[Hardware design source files]
+++

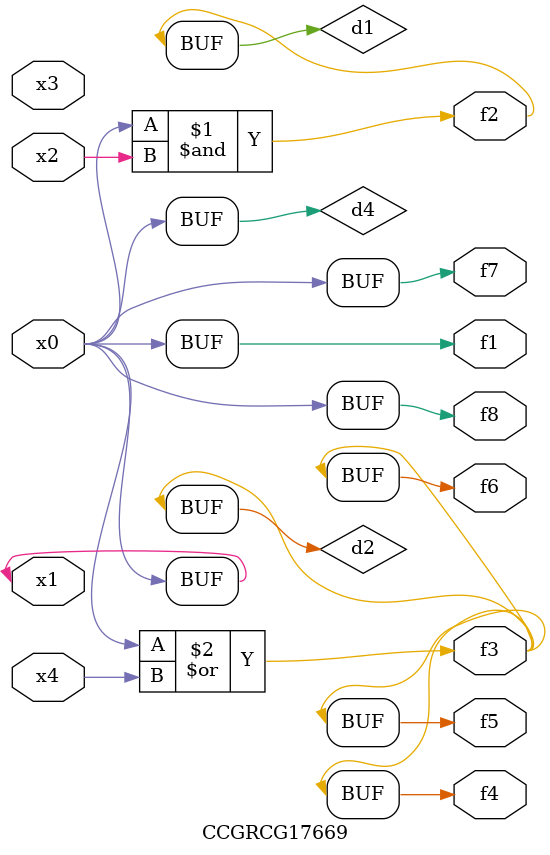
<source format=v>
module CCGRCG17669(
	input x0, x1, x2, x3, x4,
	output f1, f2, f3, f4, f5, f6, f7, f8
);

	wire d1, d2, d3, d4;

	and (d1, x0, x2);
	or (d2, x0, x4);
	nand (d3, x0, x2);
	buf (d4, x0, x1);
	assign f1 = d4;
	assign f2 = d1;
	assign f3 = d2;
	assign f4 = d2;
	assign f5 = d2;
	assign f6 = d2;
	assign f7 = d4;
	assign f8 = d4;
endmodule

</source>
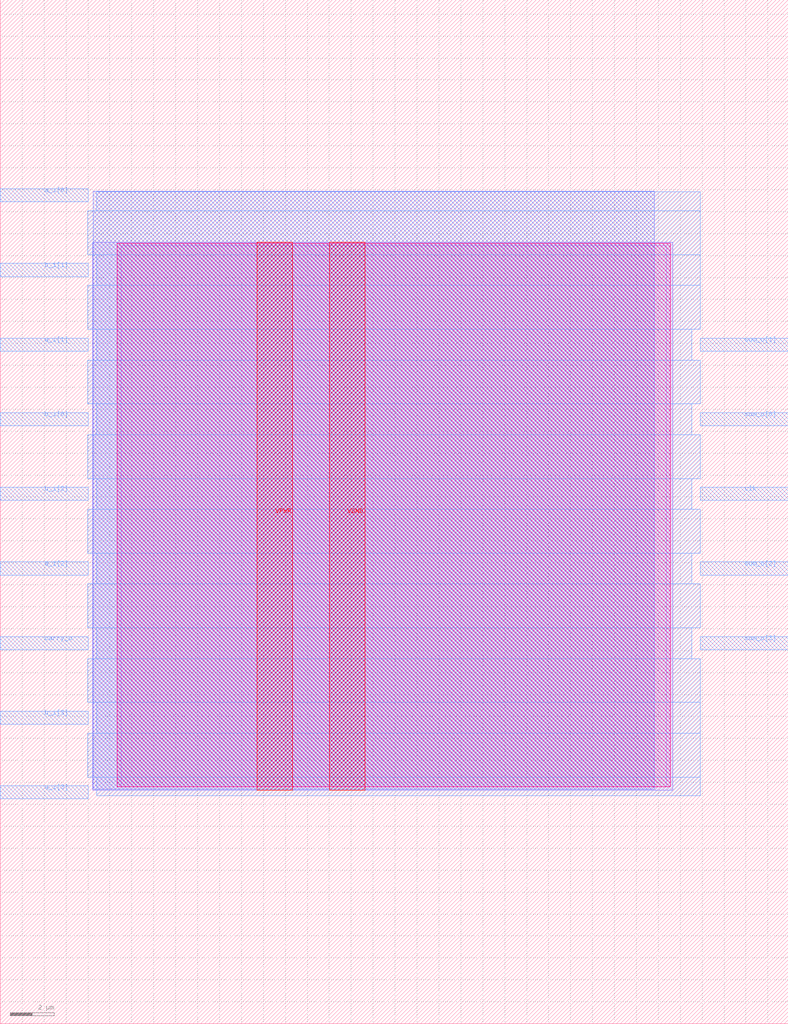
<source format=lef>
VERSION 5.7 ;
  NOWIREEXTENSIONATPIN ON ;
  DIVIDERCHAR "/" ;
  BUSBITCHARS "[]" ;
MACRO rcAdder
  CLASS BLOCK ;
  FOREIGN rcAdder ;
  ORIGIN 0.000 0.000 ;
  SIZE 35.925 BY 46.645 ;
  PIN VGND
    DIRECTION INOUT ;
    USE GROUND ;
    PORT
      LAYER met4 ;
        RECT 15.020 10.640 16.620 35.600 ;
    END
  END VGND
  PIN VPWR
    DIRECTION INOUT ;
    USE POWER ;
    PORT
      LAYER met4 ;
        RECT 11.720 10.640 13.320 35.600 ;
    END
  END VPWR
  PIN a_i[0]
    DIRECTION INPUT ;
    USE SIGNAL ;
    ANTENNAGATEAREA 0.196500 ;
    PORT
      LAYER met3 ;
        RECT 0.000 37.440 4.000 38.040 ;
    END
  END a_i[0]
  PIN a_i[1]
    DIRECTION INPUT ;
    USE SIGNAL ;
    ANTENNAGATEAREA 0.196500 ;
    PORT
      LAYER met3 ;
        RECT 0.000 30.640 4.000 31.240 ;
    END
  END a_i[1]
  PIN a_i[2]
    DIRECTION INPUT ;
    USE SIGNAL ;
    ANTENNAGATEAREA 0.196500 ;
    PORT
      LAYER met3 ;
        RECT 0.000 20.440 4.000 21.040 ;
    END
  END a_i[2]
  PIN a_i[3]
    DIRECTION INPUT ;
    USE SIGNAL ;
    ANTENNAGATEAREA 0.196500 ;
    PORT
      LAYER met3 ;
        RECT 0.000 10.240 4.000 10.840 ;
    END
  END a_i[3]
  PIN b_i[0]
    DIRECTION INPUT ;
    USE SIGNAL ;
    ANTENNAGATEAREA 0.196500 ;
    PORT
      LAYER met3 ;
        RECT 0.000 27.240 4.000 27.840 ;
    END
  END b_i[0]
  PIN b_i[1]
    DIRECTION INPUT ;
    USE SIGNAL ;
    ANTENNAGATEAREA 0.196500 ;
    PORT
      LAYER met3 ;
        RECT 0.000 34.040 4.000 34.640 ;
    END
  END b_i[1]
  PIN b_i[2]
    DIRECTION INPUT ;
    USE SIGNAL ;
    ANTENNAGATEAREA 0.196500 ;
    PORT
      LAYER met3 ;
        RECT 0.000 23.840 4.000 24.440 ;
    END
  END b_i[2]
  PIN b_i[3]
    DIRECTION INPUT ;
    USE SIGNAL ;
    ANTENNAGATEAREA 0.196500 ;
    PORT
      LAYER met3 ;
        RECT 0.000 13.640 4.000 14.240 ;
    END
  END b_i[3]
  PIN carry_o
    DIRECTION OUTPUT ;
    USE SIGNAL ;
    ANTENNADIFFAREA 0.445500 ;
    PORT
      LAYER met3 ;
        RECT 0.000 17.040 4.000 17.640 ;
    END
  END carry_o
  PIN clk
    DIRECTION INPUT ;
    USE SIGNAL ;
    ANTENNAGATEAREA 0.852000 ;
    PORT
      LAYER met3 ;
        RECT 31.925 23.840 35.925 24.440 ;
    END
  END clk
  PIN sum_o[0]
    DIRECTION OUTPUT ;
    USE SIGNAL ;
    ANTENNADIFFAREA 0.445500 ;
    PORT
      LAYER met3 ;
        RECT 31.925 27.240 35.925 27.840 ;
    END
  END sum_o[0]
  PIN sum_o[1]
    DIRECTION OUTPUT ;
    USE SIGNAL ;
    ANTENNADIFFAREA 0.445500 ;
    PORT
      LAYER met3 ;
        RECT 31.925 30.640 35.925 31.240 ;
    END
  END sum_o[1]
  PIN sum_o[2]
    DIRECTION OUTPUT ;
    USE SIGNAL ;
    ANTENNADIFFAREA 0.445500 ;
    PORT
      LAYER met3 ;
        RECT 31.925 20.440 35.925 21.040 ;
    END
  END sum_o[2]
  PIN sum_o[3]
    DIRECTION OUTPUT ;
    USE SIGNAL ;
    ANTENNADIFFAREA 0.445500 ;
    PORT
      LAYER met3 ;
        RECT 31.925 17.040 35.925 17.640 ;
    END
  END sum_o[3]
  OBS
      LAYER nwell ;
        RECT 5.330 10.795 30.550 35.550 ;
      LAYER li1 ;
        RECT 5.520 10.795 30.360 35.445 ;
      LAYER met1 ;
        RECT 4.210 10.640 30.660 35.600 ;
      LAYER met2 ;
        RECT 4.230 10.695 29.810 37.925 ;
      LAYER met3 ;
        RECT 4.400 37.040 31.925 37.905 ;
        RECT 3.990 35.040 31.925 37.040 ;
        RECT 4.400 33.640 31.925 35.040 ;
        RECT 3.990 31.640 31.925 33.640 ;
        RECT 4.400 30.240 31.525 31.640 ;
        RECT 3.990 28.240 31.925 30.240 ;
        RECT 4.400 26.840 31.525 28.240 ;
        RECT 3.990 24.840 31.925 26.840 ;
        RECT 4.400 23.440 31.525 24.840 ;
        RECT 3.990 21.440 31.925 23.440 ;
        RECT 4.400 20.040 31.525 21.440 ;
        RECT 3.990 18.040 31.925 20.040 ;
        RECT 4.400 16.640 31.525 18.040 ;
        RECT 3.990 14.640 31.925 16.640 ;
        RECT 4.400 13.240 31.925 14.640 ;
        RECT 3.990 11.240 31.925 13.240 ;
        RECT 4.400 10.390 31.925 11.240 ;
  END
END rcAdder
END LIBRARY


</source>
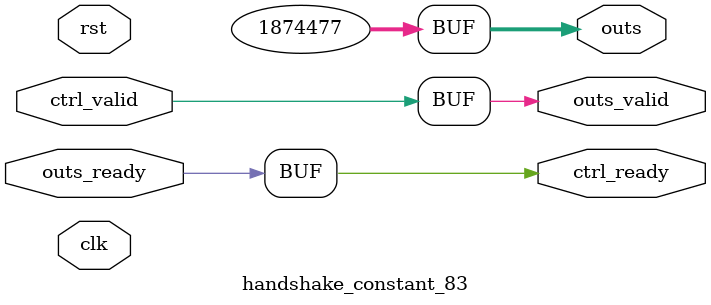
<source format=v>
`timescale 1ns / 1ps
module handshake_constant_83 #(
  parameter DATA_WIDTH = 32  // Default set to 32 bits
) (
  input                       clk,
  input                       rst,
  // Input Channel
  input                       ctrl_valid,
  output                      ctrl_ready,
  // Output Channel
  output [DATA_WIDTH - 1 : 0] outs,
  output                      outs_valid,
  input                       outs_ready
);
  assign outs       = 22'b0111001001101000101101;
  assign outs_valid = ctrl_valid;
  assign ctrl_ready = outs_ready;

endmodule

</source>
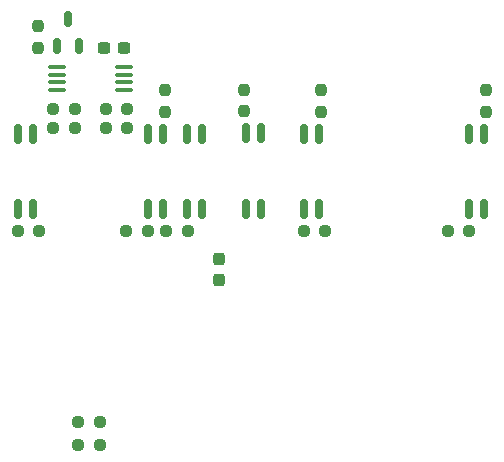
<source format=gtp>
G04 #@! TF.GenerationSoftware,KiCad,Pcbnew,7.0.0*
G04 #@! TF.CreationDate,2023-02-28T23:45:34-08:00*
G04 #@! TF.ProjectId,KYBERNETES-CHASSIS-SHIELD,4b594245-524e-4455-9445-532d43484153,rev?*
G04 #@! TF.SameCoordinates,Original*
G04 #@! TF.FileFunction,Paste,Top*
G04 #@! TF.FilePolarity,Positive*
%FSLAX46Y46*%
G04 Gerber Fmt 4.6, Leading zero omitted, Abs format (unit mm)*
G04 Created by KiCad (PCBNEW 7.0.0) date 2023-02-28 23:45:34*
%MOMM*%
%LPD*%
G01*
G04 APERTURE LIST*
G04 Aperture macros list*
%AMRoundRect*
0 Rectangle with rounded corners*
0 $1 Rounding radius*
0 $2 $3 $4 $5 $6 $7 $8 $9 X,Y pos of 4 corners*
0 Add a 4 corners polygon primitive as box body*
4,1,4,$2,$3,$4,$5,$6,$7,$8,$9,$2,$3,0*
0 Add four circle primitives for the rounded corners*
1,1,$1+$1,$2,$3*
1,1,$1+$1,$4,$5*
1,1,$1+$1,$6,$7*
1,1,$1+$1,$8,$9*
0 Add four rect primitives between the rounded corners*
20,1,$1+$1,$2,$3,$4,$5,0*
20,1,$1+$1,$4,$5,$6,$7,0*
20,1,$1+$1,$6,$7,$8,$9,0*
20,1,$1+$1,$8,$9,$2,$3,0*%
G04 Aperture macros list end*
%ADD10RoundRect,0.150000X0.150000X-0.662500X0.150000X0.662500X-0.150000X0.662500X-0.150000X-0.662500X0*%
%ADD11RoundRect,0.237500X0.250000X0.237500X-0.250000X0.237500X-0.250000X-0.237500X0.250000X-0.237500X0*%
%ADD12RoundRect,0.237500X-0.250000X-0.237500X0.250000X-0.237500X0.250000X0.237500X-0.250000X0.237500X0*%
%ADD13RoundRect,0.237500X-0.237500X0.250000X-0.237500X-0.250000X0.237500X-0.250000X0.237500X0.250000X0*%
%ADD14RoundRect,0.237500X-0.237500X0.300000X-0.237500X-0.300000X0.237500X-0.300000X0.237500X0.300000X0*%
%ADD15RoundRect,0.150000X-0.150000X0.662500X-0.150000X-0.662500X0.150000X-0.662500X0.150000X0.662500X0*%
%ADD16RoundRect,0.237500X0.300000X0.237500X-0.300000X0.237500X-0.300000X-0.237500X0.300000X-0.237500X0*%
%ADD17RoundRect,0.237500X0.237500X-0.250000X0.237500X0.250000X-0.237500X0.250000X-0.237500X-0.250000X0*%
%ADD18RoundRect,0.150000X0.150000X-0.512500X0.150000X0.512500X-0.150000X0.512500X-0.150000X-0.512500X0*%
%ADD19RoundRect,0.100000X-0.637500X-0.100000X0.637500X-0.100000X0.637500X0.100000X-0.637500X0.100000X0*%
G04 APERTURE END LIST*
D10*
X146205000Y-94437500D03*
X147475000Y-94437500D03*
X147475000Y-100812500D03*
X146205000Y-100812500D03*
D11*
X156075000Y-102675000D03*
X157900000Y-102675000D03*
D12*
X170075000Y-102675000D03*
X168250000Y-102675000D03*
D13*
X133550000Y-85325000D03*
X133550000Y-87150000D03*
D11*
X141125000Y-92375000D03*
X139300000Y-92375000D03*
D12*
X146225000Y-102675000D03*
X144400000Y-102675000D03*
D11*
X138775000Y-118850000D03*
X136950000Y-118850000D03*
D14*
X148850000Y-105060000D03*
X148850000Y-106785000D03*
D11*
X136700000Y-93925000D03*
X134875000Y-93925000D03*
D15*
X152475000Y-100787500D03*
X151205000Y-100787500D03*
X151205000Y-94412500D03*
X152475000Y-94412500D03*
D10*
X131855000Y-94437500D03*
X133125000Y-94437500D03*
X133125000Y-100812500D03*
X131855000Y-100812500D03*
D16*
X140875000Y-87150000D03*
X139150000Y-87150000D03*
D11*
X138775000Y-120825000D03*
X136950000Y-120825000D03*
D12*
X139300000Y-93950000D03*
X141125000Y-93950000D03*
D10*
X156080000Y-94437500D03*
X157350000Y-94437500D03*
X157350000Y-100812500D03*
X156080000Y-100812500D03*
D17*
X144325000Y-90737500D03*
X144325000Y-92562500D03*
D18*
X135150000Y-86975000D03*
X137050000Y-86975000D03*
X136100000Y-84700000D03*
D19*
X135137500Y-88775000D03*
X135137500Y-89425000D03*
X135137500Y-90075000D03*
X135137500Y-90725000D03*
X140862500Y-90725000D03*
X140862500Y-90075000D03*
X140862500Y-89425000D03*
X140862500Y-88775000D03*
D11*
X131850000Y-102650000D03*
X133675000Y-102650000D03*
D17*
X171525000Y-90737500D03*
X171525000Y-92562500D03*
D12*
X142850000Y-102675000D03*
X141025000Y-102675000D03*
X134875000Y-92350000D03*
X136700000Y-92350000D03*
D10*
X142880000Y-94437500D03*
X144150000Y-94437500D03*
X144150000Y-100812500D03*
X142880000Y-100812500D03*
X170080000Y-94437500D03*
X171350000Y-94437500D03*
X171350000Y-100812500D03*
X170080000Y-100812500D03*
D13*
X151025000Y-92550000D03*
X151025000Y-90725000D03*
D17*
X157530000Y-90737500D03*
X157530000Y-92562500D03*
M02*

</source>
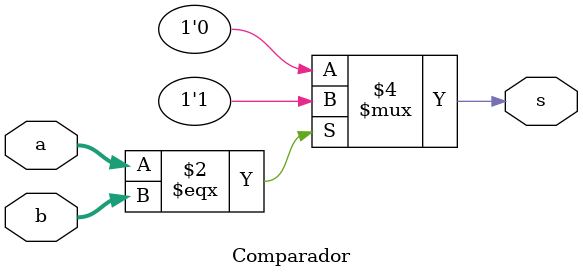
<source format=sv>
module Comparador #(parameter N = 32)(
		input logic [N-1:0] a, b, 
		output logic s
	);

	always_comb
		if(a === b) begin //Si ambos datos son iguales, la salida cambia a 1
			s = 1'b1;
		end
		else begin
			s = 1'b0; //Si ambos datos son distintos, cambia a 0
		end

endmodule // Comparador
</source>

+++

- **Work task**
Only lines with the word "rounded" are wanted. Find and copy them from the records above.

- **Answer**
0 Rectangle with rounded corners*
0 Add four circle primitives for the rounded corners*
0 Add four rect primitives between the rounded corners*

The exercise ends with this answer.